The Landmarks Preservation Commission voted 8 to 3 yesterday to approve St. Vincent's designs for an $800 million hospital tower on the site currently occupied by the landmark O'Toole building in Greenwich Village. The vote came just a day after preservationists announced their lawsuit against St. Vincent's; some community groups have been trying, unsuccessfully so far, to stop the hospital from razing the 44-year-old building. The commission had previously rejected plans for a 329-foot hospital tower, but ultimately approved it at a height of 278 feet. But hospital officials still need the commission to approve their proposal for a 350-unit condo across the street; St. Vincent's plans to use money they raise from the apartments to build the hospital. Looking ahead to a surely prosperous future, developer William Rudin optimistically tells NY1, "Hopefully the economic situation we are in will have alleviated itself. And the economic stimulus would have kicked in and we'll see positive things happening in the economy and we think four to five years from now."

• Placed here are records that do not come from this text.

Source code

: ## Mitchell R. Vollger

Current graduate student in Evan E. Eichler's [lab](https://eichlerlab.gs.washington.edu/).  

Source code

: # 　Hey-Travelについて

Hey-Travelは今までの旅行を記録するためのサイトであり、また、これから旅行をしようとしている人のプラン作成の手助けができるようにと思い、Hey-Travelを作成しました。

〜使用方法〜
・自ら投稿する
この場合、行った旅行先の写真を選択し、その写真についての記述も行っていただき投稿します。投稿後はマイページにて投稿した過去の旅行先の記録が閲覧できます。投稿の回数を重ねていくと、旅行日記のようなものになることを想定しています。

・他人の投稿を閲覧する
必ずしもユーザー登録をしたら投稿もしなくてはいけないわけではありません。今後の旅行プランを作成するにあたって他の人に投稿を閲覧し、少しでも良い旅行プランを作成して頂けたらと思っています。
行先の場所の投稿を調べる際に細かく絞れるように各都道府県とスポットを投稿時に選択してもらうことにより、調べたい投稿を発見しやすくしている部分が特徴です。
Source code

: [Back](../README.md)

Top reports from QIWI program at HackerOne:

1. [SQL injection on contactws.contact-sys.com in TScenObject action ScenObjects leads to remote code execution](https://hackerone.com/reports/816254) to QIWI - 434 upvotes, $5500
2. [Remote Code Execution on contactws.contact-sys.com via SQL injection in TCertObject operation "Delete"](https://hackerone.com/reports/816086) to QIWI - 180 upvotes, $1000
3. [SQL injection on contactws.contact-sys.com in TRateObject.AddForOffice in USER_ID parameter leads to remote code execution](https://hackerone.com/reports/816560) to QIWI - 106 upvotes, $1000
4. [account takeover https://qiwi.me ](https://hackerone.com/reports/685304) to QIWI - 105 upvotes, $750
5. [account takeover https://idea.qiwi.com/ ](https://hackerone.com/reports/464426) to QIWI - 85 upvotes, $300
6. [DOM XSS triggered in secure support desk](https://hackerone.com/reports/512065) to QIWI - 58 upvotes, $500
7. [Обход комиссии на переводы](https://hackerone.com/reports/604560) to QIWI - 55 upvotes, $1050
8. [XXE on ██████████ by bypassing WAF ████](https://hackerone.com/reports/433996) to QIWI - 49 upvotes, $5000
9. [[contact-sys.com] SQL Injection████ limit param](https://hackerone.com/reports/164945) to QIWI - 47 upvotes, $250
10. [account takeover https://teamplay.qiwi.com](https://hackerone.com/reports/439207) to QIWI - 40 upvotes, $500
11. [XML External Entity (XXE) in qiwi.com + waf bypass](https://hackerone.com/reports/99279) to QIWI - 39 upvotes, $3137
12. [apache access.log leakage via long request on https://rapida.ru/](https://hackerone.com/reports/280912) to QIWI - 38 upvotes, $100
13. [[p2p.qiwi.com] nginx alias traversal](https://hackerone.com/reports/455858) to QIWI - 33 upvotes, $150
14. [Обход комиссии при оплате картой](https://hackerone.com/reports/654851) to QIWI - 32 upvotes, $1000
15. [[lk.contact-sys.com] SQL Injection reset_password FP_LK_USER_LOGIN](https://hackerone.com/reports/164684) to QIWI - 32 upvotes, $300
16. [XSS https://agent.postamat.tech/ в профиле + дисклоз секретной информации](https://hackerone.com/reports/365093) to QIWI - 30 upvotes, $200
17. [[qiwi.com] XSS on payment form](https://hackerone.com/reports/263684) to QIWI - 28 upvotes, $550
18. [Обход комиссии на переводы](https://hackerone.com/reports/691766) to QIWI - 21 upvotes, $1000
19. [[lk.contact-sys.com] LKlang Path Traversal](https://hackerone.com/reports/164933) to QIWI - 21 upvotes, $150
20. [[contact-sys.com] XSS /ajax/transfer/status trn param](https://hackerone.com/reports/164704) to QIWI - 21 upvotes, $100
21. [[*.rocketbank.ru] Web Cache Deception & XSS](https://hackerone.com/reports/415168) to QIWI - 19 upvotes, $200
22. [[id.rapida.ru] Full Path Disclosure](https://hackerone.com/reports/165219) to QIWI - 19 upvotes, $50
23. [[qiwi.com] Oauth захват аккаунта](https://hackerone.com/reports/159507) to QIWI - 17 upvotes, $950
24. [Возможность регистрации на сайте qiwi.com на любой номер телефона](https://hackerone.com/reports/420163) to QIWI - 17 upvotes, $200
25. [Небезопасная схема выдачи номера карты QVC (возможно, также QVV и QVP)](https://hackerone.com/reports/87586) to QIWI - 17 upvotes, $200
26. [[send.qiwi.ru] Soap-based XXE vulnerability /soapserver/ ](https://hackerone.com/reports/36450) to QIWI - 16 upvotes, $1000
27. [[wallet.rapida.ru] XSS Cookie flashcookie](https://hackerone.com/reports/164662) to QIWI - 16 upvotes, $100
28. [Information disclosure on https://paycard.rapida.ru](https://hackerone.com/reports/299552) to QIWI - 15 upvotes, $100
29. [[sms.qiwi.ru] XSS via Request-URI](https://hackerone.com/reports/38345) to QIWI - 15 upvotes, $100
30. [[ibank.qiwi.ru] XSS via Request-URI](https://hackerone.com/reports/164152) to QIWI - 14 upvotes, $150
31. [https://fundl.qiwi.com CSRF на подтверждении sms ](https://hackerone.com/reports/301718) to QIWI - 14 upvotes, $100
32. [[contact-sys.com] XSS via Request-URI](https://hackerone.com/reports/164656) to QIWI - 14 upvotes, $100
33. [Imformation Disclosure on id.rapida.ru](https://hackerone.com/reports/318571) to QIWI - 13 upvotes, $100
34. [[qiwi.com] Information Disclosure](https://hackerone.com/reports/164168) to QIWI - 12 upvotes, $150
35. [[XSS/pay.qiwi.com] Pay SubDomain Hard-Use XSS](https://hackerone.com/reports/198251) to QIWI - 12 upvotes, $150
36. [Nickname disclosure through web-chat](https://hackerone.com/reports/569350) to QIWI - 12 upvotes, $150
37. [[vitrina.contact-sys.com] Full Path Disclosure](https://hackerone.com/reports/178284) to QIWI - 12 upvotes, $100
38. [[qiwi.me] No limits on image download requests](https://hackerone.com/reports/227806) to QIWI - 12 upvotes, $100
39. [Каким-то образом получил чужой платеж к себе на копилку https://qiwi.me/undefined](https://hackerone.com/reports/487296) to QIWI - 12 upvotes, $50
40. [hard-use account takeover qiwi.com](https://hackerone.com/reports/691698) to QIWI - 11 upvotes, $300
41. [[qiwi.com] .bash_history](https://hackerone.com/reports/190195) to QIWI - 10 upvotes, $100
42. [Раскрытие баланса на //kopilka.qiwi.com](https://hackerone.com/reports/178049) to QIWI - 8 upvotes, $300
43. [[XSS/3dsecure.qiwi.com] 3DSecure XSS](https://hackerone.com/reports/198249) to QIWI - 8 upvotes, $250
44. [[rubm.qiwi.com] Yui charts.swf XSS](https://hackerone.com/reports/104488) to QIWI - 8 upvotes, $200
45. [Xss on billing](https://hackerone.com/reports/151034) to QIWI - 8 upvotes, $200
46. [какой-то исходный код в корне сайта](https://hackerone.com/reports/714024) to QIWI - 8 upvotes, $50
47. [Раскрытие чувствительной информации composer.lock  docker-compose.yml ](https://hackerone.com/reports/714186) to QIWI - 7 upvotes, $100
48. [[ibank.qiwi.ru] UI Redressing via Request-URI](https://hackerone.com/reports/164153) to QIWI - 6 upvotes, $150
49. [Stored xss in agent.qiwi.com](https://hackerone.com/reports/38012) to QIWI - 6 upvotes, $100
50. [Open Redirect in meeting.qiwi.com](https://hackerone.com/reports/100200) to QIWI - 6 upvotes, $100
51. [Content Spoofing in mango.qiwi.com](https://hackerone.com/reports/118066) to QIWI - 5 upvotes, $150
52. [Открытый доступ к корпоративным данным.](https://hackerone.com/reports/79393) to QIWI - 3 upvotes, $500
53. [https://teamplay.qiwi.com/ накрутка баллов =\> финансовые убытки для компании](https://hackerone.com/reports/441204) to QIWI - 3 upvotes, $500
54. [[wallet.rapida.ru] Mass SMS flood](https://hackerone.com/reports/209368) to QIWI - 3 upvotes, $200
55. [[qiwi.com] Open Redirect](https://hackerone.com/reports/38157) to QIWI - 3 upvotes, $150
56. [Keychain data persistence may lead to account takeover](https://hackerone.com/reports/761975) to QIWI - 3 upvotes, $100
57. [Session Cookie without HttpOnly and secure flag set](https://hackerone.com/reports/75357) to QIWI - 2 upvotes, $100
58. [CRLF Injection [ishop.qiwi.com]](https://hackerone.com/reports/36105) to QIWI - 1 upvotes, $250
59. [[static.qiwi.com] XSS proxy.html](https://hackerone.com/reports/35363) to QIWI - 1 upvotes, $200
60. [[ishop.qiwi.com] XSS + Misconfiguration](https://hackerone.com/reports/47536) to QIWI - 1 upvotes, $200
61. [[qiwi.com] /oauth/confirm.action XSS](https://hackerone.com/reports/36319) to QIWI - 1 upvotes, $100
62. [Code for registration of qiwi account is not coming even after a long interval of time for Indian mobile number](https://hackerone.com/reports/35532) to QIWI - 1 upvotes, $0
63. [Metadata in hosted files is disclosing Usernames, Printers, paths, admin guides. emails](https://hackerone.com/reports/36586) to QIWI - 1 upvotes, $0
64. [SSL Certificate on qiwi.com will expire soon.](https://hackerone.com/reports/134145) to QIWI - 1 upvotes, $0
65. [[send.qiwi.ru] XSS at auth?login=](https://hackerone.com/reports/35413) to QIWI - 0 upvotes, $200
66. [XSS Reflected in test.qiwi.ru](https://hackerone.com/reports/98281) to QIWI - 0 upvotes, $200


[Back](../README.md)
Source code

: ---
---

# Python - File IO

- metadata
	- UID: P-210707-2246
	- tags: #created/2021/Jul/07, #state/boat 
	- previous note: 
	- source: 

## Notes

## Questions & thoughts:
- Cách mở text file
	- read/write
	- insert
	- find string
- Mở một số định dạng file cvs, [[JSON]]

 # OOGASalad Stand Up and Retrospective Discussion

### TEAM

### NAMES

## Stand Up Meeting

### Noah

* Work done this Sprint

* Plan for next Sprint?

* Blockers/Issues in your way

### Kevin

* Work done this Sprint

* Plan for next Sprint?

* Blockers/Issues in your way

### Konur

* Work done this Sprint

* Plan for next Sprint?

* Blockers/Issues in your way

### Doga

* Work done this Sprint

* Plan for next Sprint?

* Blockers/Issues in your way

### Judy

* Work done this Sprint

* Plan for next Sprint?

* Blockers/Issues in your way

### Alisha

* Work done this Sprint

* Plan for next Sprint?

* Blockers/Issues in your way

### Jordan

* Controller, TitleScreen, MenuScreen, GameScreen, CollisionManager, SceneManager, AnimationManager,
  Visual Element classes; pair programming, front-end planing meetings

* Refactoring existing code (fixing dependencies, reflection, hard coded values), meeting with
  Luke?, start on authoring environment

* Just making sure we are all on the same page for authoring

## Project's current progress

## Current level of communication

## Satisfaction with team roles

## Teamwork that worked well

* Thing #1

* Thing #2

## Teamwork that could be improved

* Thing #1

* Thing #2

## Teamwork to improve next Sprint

Love it: Condos being built in depressed market in hopes of using that money to fund the project.
If you can get the funding, what better time to do it? By the time they are ready they will be sellable again.
do they have any plans to revamp their health care at all? i fi was shot in front of st vincent's i would beg for them to take me to roosevelt instead.
Those condos will go a long ways towards paying for the demolition of the O'Toole Building. The hospital itself? Will never get built.